Chang Ge, Ihab Ilyas, Xi He and Ashwin Machanavajjhala develop new system that offers protection against data breaches

Monday, May 13, 2019

Cheriton School of Computer Science PhD candidate Chang Ge, Professors Ihab Ilyas and Xi He, and their colleague Professor Ashwin Machanavajjhala at Duke University have developed a system that allows data owners to regulate how much of their privacy may be breached when personal information is being analyzed. 

Their novel system called APEx — short for accuracy-aware privacy engine for data exploration — also lessens the burden on data scientists who traditionally have had to compromise the accuracy of their analysis to give their clients certain privacy guarantees.

APEx translates data scientists’ queries and accuracy boundaries into appropriate mechanisms that satisfy differential privacy — a rigorous mathematical definition of privacy, which by looking at the output it cannot be determined whether any individual’s data was included in the original dataset. The mechanism then incurs the least privacy leakage possible and returns a noisy answer to the data scientist who would have specified beforehand their accuracy guarantee.

photo of Chang Ge

Chang Ge, a PhD student at the Cheriton School of Computer Science, is interested in big data systems, data quality, data exploration and data cleaning on private datasets.

“While general purpose differentially private query answering systems exist, they are not really meant to support interactive querying, and they fall short in two key aspects,” Chang Ge said.

“In order to achieve high accuracy, the analyst has to be familiar with the privacy literature to understand how the system adds noise and to identify if the desired results can be achieved in the first place. And somewhat ironically, these systems do not provide any guarantees to the data analyst on the quality they really care about, namely correctness of query answers.”

APEx solves these two issues by choosing the suitable differentially private mechanism with the least privacy loss that answers an input query under a specified accuracy guarantee. Data analysts can then reliably explore data while ensuring a provable guarantee of privacy to data owners.

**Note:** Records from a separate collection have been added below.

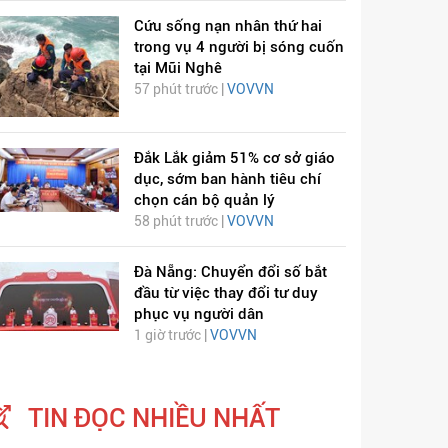
Cứu sống nạn nhân thứ hai
trong vụ 4 người bị sóng cuốn
tại Mũi Nghê
57 phút trước |
VOVVN
Đắk Lắk giảm 51% cơ sở giáo
dục, sớm ban hành tiêu chí
chọn cán bộ quản lý
58 phút trước |
VOVVN
Đà Nẵng: Chuyển đổi số bắt
đầu từ việc thay đổi tư duy
phục vụ người dân
1 giờ trước |
VOVVN
TIN ĐỌC NHIỀU NHẤT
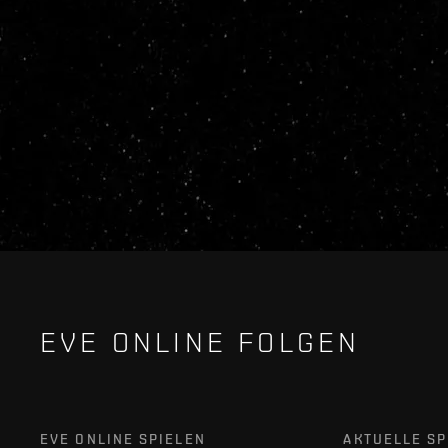
EVE ONLINE FOLGEN
EVE ONLINE SPIELEN
AKTUELLE SP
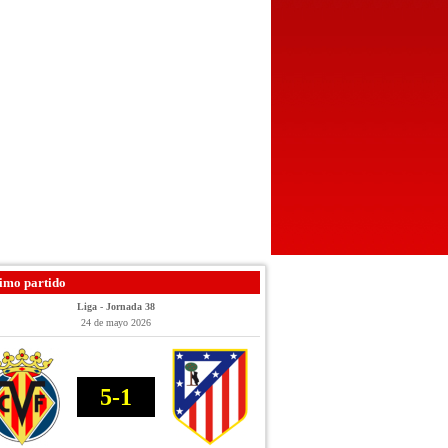
imo partido
Liga - Jornada 38
24 de mayo 2026
5-1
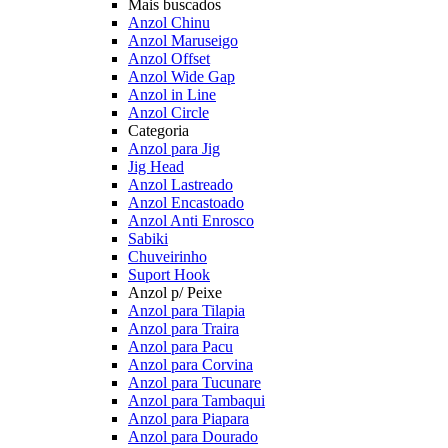
Mais buscados
Anzol Chinu
Anzol Maruseigo
Anzol Offset
Anzol Wide Gap
Anzol in Line
Anzol Circle
Categoria
Anzol para Jig
Jig Head
Anzol Lastreado
Anzol Encastoado
Anzol Anti Enrosco
Sabiki
Chuveirinho
Suport Hook
Anzol p/ Peixe
Anzol para Tilapia
Anzol para Traira
Anzol para Pacu
Anzol para Corvina
Anzol para Tucunare
Anzol para Tambaqui
Anzol para Piapara
Anzol para Dourado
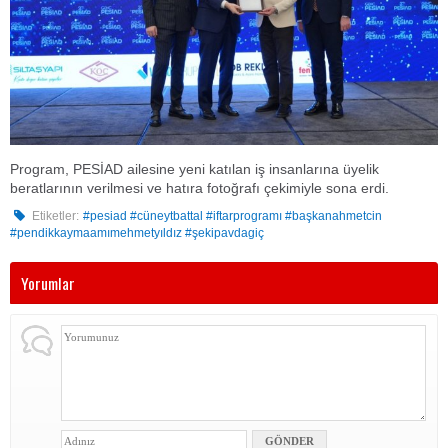
​Program, PESİAD ailesine yeni katılan iş insanlarına üyelik
beratlarının verilmesi ve hatıra fotoğrafı çekimiyle sona erdi.
Etiketler:
#pesiad #cüneytbattal #iftarprogramı #başkanahmetcin
#pendikkaymaamımehmetyıldız #şekipavdagiç
Yorumlar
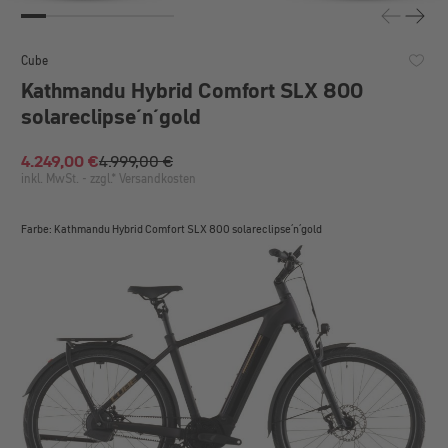
Cube
Kathmandu Hybrid Comfort SLX 800
solareclipse´n´gold
4.249,00 €
4.999,00 €
Verkaufspreis:
inkl. MwSt. - zzgl.* Versandkosten
Farbe: Kathmandu Hybrid Comfort SLX 800 solareclipse´n´gold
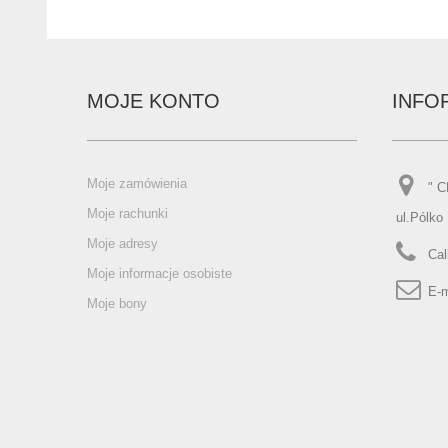
MOJE KONTO
INFO
Moje zamówienia
" 
Moje rachunki
ul.Pólko
Moje adresy
Cal
Moje informacje osobiste
E-m
Moje bony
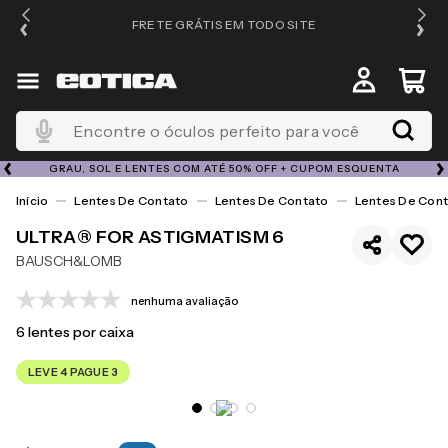
FRETE GRÁTIS EM TODO SITE
Encontre o óculos perfeito para você
GRAU, SOL E LENTES COM ATÉ 50% OFF + CUPOM ESQUENTA
Lentes De Contato
Lentes De Contato
Lentes De Cont
ULTRA® FOR ASTIGMATISM 6
BAUSCH&LOMB
nenhuma avaliação
6
lentes por caixa
LEVE 4 PAGUE 3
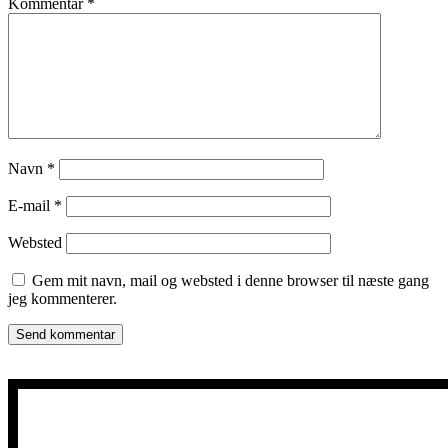
Kommentar
*
Navn
*
E-mail
*
Websted
Gem mit navn, mail og websted i denne browser til næste gang
jeg kommenterer.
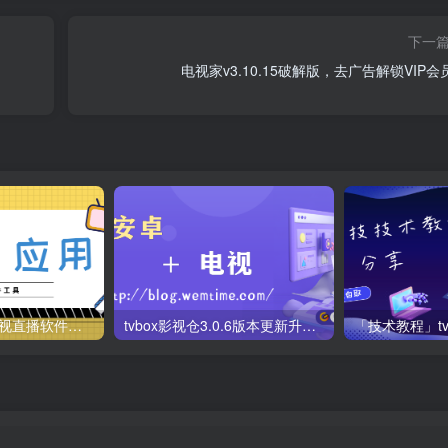
下一
电视家v3.10.15破解版，去广告解锁VIP会
梅林iptv+5.2.0电视直播软件下载，啥频道分类都有哦！密码24680！
tvbox影视仓3.0.6版本更新升级，附最新可用tvbox影视仓库接口地址！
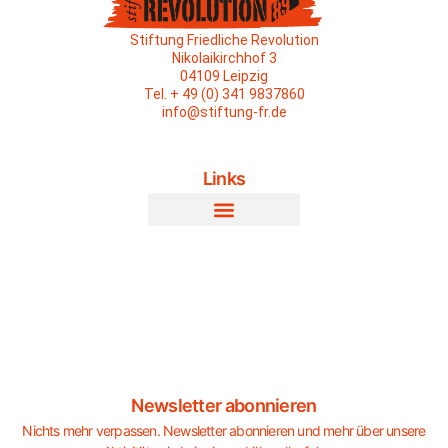
Stiftung Friedliche Revolution
Nikolaikirchhof 3
04109 Leipzig
Tel. + 49 (0) 341 9837860
info@stiftung-fr.de
Links
Newsletter abonnieren
Nichts mehr verpassen. Newsletter abonnieren und mehr über unsere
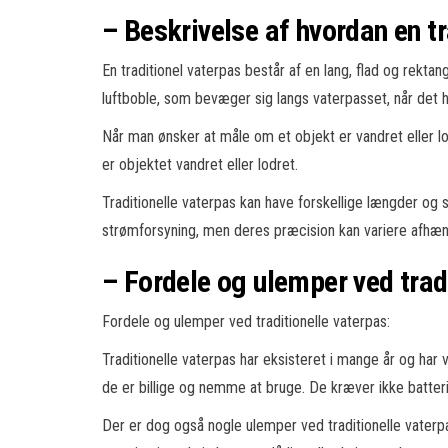
– Beskrivelse af hvordan en t
En traditionel vaterpas består af en lang, flad og rekta
luftboble, som bevæger sig langs vaterpasset, når det h
Når man ønsker at måle om et objekt er vandret eller lod
er objektet vandret eller lodret.
Traditionelle vaterpas kan have forskellige længder og
strømforsyning, men deres præcision kan variere afhængig
– Fordele og ulemper ved trad
Fordele og ulemper ved traditionelle vaterpas:
Traditionelle vaterpas har eksisteret i mange år og har 
de er billige og nemme at bruge. De kræver ikke batter
Der er dog også nogle ulemper ved traditionelle vaterp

In developing APEx, Chang Ge along with Professors Ihab Ilyas, Xi He and Ashwin Machanavajjhala conducted a comprehensive empirical evaluation on real datasets with benchmark queries and a case study on entity resolution. They found that APEx can answer a variety of queries accurately with small privacy loss, and can support data exploration for entity resolution with high accuracy under reasonable privacy settings.

image depicting APEx system

The figure illustrates the workflow of APEx. The data owner and the data analyst are the two parties involved in this system. The data owner owns the private data, while the analyst is on the other side of the ‘firewall’ with no direct access to the data. A data analyst can interact with the sensitive data through the local exploration module with the goal of judiciously choosing parameters for automatic software, and the privacy engine answers these queries and tracks the privacy loss.

“This system could help prevent future data breaches if policymakers were to pass legislation that would require APEx to be implemented by companies,” Chang Ge said.

“The policymaker will determine the privacy budget for a particular dataset. Once this is determined you can just leave the rest to APEx and customers could, in turn, be more confident that their data is protected.”


The paper detailing the new system titled “APEx: Accuracy-Aware Differentially Private Data Exploration,” authored by Chang Ge, Ihab Ilyas and Xi He from the University of Waterloos Cheriton School of Computer Science and Professor Ashwin Machanavajjhala from Duke University, is slated to be presented at the 2019 ACM SIGMOD conference in June.